ORONO, Maine — Jonathan Rubin, a faculty member in the University of Maine School of Economics and member of the Margaret Chase Smith Policy Center, has been awarded a Fulbright scholar grant.
Rubin, 49, of Bangor will work at the Center of Study in Renewable and Sustainable Energy at the University of Botswana, Gaborone, during the 2011-12 academic year.
“This is a perfect match for my current research,” he said Friday. “My own research is in the biofuels area.”
Rubin will assist with the development, research and education capacity of the center, and will help plan and implement an interdisciplinary graduate degree program in clean energy technologies, according to the U.S. Department of State and the J. William Fulbright Foreign Scholarship Board.
“Developing nations care about the environment just as we do and they have pressing needs for alternative fuels,” said Rubin, who will spend a sabbatical leave in Botswana.

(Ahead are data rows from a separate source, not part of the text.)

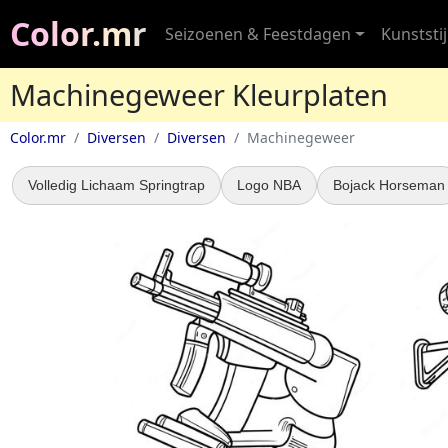
Color.mr
Seizoenen & Feestdagen
Kunststij
Machinegeweer Kleurplaten
Color.mr
Diversen
Diversen
Machinegeweer
Volledig Lichaam Springtrap
Logo NBA
Bojack Horseman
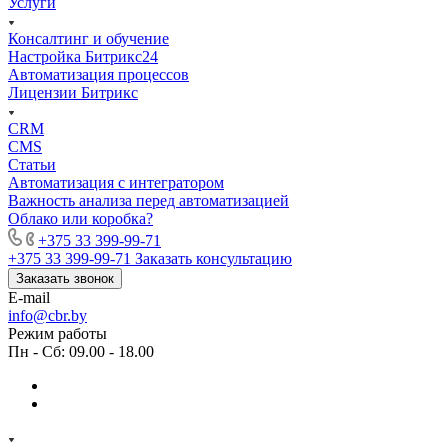
Услуги
Консалтинг и обучение
Настройка Битрикс24
Автоматизация процессов
Лицензии Битрикс
CRM
CMS
Статьи
Автоматизация с интегратором
Важность анализа перед автоматизацией
Облако или коробка?
+375 33 399-99-71
+375 33 399-99-71
Заказать консультацию
Заказать звонок
E-mail
info@cbr.by
Режим работы
Пн - Сб: 09.00 - 18.00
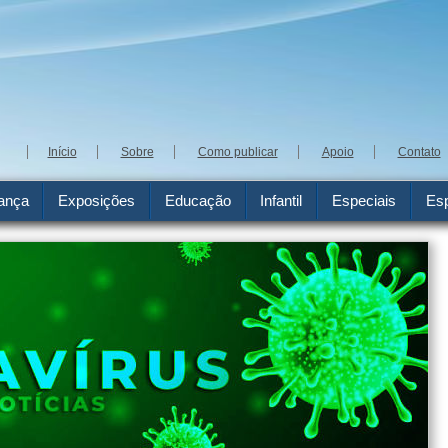
Início
Sobre
Como publicar
Apoio
Contato
ança
Exposições
Educação
Infantil
Especiais
Esp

Botswana is a landlocked nation in southern Africa with a population of about 2 million people, according to the state department website. It is bordered by Namibia to the west and north, Zimbabwe to the northeast, and South Africa to the south and southeast, and meets Zambia at a single point in the north.
Seventy percent of the country is covered by the Kalahari Desert. The capital Gaborone [pronounced HA-bo-ro-neh], where Rubin and his family will live, is located in the southeast on the border with South Africa.
Botswana is dependent on its southern neighbor for most of its electricity, Rubin said.
“They have no hydropower,” he said. “They have coal and methane and a huge solar power potential that they haven’t tapped yet.”
Rubin is one of approximately 1,100 U.S. faculty or professionals who will travel and work in more than 155 countries through the Fulbright U.S. Scholar Program in 2011-12. The program is the flagship international educational exchange program sponsored by the U.S. government and is designed to increase mutual understanding between the people of the United States and the people of other countries.
Primary funding for the program comes from Congress, through the U.S. Department of State, Bureau of Educational and Cultural Affairs. Recipients of Fulbright grants are selected on the basis of academic or professional achievement, as well as demonstrated leadership potential in their fields.
The program was establishment in 1946 under legislation introduced by the late U.S. Sen. J. William Fulbright of Arkansas. The program has enabled some 300,000 students, scholars, teachers, artists and scientists opportunities to study, teach, research, exchange ideas and contribute to finding solutions to shared international concerns.
Fulbright alumni have a record of achievement and distinction in multiple disciplines. Forty-three Fulbright alumni from 11 countries have been awarded the Nobel Prize, and 75 alumni have received Pulitzer prizes.